The adoption of SEPA procedures is categorically exempt in WAC 197-11-800(19)(c). Alternatively, the adoption of increased flexible exemption thresholds requires a 60-day notification to affected tribes, agencies with expertise, affected jurisdictions, our agency, and the public, and provide an opportunity for comment. Please submit these notifications to us via email to SEPAhelp@ecy.wa.gov.
In addition, a consultation is required with the Washington Department of Transportation on impacts to state-owned transportation facilities. The result of this consultation must be documented in the adopting ordinance or resolution and include whether mitigation is necessary for impacts to state-owned transportation facilities. Requests for consultation should be submitted to your WSDOT Regional Development Services office.

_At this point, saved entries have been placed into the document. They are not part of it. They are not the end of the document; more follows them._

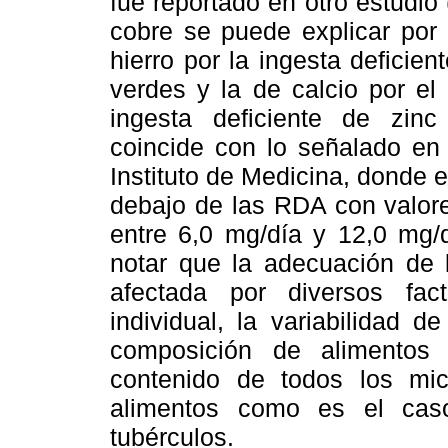
fue reportado en otro estudio (
cobre se puede explicar por 
hierro por la ingesta deficie
verdes y la de calcio por e
ingesta deficiente de zinc
coincide con lo señalado en 
Instituto de Medicina, donde 
debajo de las RDA con valore
entre 6,0 mg/día y 12,0 mg/d
notar que la adecuación de l
afectada por diversos fac
individual, la variabilidad d
composición de alimentos
contenido de todos los mic
alimentos como es el caso
tubérculos.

Cities and counties are required to designate critical areas under the Growth Management Act (GMA). Critical areas are wetlands, aquifer recharge areas, fish and wildlife habitat conservation areas, frequently flooded areas, and geologically hazardous areas. To ensure adequate environmental review of development within these areas, cities and counties may also designate in their SEPA procedures categorical exemptions that do not apply within each critical area. (Refer to WAC 197-11-908 for the list of exemptions that can be eliminated.)
- Documenting whether the proposal is consistent with the requirements of the critical areas ordinance;
- Evaluating any significant adverse environmental impacts not adequately addressed by the GMA planning documents and development regulations; and
- Preparing a threshold determination, and an EIS if necessary. (WAC 197-11-908)

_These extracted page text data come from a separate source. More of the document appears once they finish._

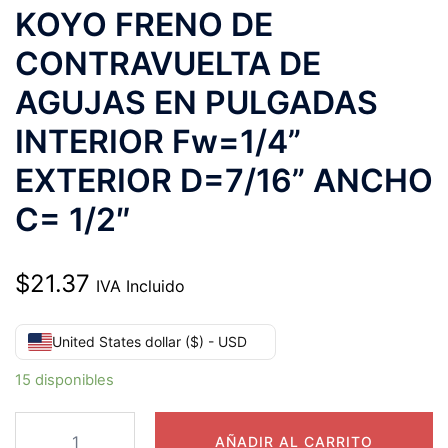
KOYO FRENO DE
CONTRAVUELTA DE
AGUJAS EN PULGADAS
INTERIOR Fw=1/4”
EXTERIOR D=7/16” ANCHO
C= 1/2″
$
21.37
IVA Incluido
United States dollar ($) - USD
15 disponibles
RC-
AÑADIR AL CARRITO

An emergency exemption can be granted by a lead agency when:
- An action is needed to avoid an imminent threat to public health or safety, public or private property, or to prevent serious environmental degradation; AND
- There is not adequate time to complete SEPA procedures. Poor planning by the proponent should not constitute an emergency for the purposes of a SEPA exemption.
- The total proposal must be identified before the categorical exemptions can be applied. “Total proposal” means all interdependent parts of a proposal, including all proposed phases. This will limit the piecemeal review of projects, and allow an evaluation of all parts of a proposal. The SEPA Rules do allow phased review under certain circumstances, as defined in WAC 197-11-060(5).
- The SEPA Rules do not require any documentation when a proposal does not meet the definition of an action, or is categorically exempt. However, we recommend the placement of a note in the file or on the permit application (if applicable) to indicate that SEPA compliance had been satisfied or did not apply.
- The Dept. of Ecology considers the exemption for additions or modifications to buildings within WAC 197-11-800(2)(e) to apply to any addition where the existing floor area plus the proposed addition has a total area less than the square footage exempted under WAC 197-11- 800(1) for minor new construction. In other words, SEPA is required for any addition when the total square footage of the entire facility (old plus new) exceeds the threshold adopted by the local jurisdiction. This can include a multi-structure facility.
- If a building is not exempt at the time of construction, neither would any additions to the building be exempt. WAC 197-11-800(3) does exempt minor repair, remodeling (not including additions), and maintenance activities which would not change the use of the building and that does not occur on lands covered by water.